The Crossing of Ingo
- Author: Helen Dunmore
- Language: English
- Series: Ingo series
- Genre: Children's fantasy
- Publisher: HarperCollins Children's Books
- Publication date: 5 May 2008
- Publication place: United Kingdom
- Media type: Print (hardback)
- Pages: 320
- ISBN: 978-0-00-727025-5
- OCLC: 191890445
- Preceded by: The Deep
- Followed by: Stormswept

= The Crossing of Ingo =

2008 novel by Helen Dunmore

The Crossing of Ingo is a children's fantasy novel by Helen Dunmore, first published in 2008. It is the fourth and final volume in the Ingo tetralogy.

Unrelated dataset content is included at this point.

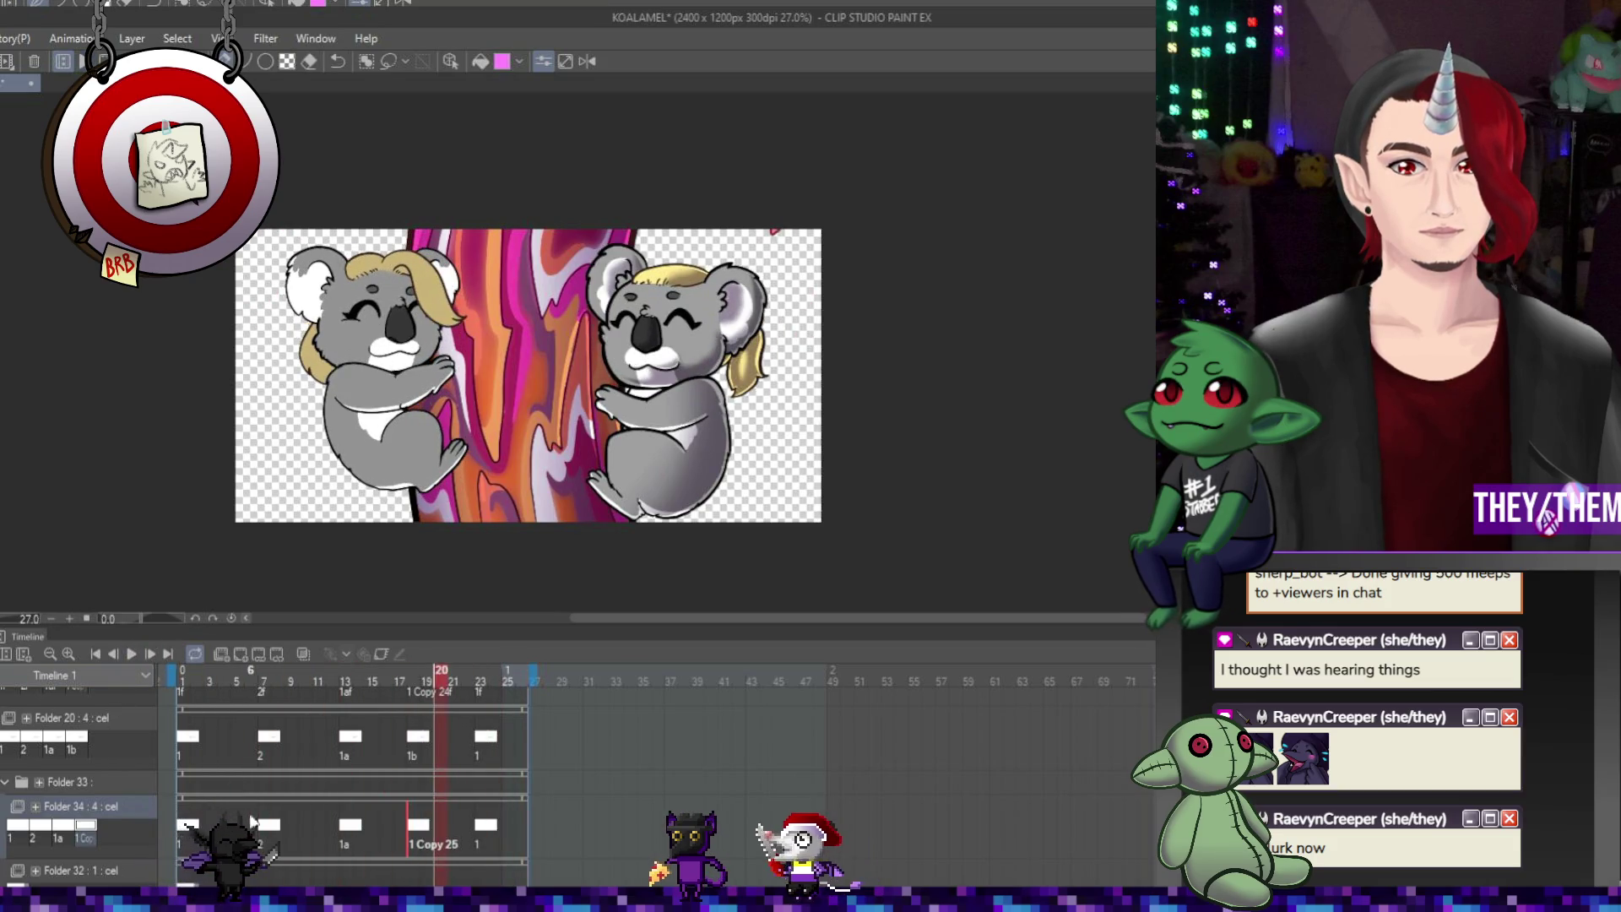
Zoom in and inspect the heart drawings at frames 2, 7 and 13
{"action": "left_click", "coordinate": [193, 842]}
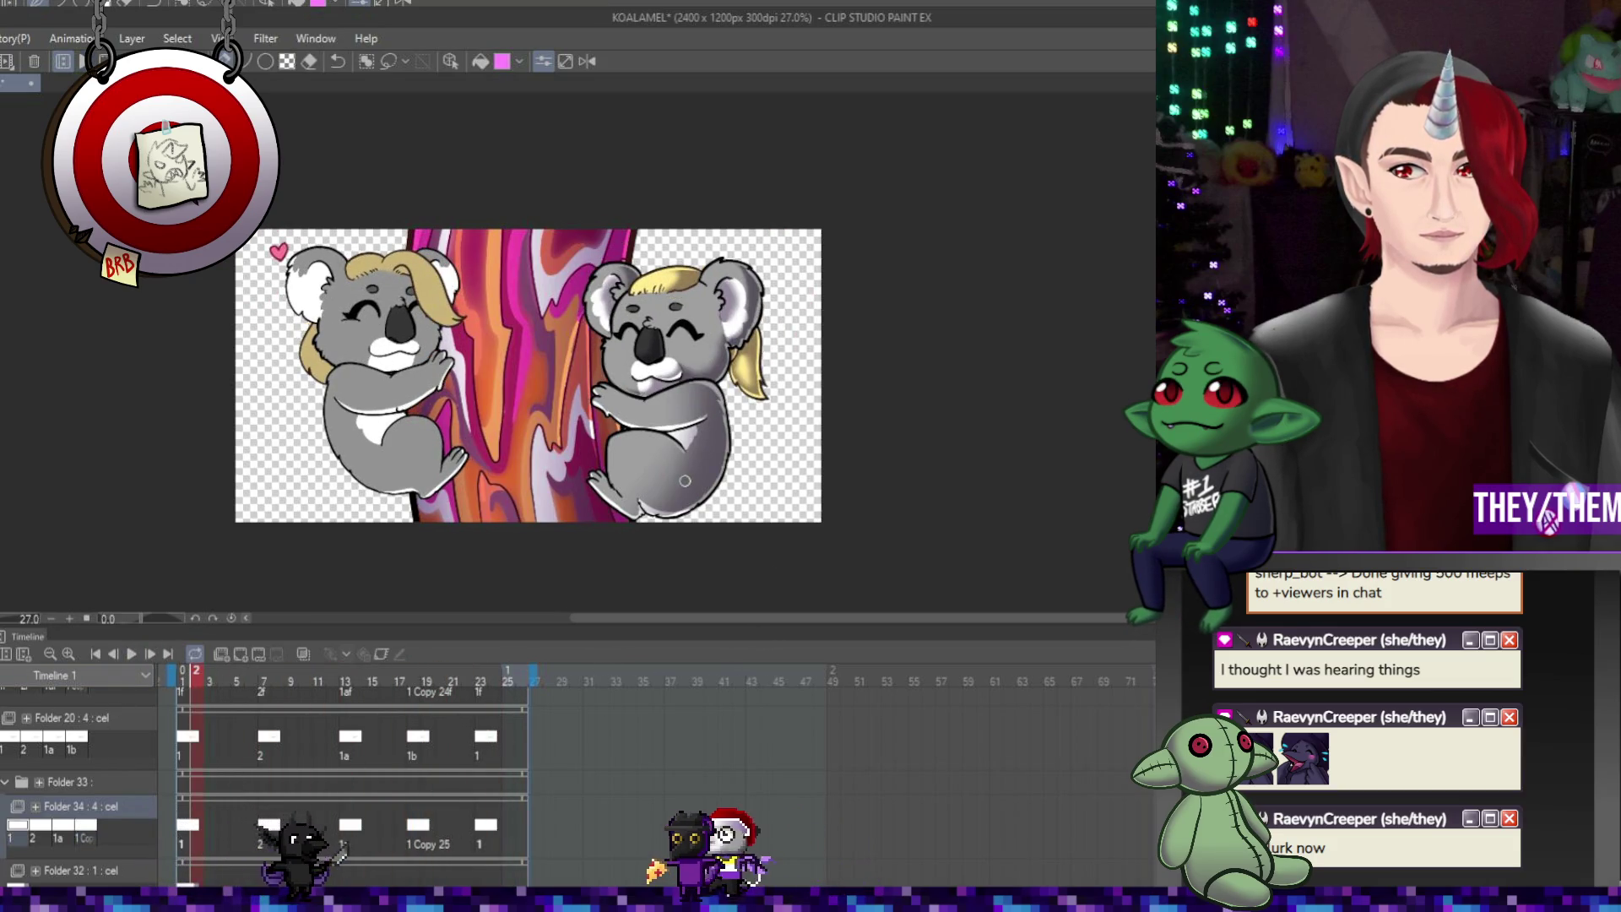
{"action": "scroll", "coordinate": [672, 524], "scroll_direction": "up", "scroll_amount": 3}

It was longlisted for the 2008 Booktrust Teenage Prize.

==Plot summary==
Sapphire and Conor have been called to make the dangerous Crossing of Ingo, a journey to the bottom of the world, and it has been prophesied that if they complete it then Ingo and Air will start to heal. They have their Mer friends, Faro and Elvira, to help them, but their old enemy, Ervys, is determined to make sure they don't succeed. They have many adventures going around the world and Sapphire finds new abilities.

==Reception==
The book has received positive reception from the Liverpool Echo and The Times, the latter of which described it as "a dramatic climax" to the series and picked it for a summer reading selection for 2008.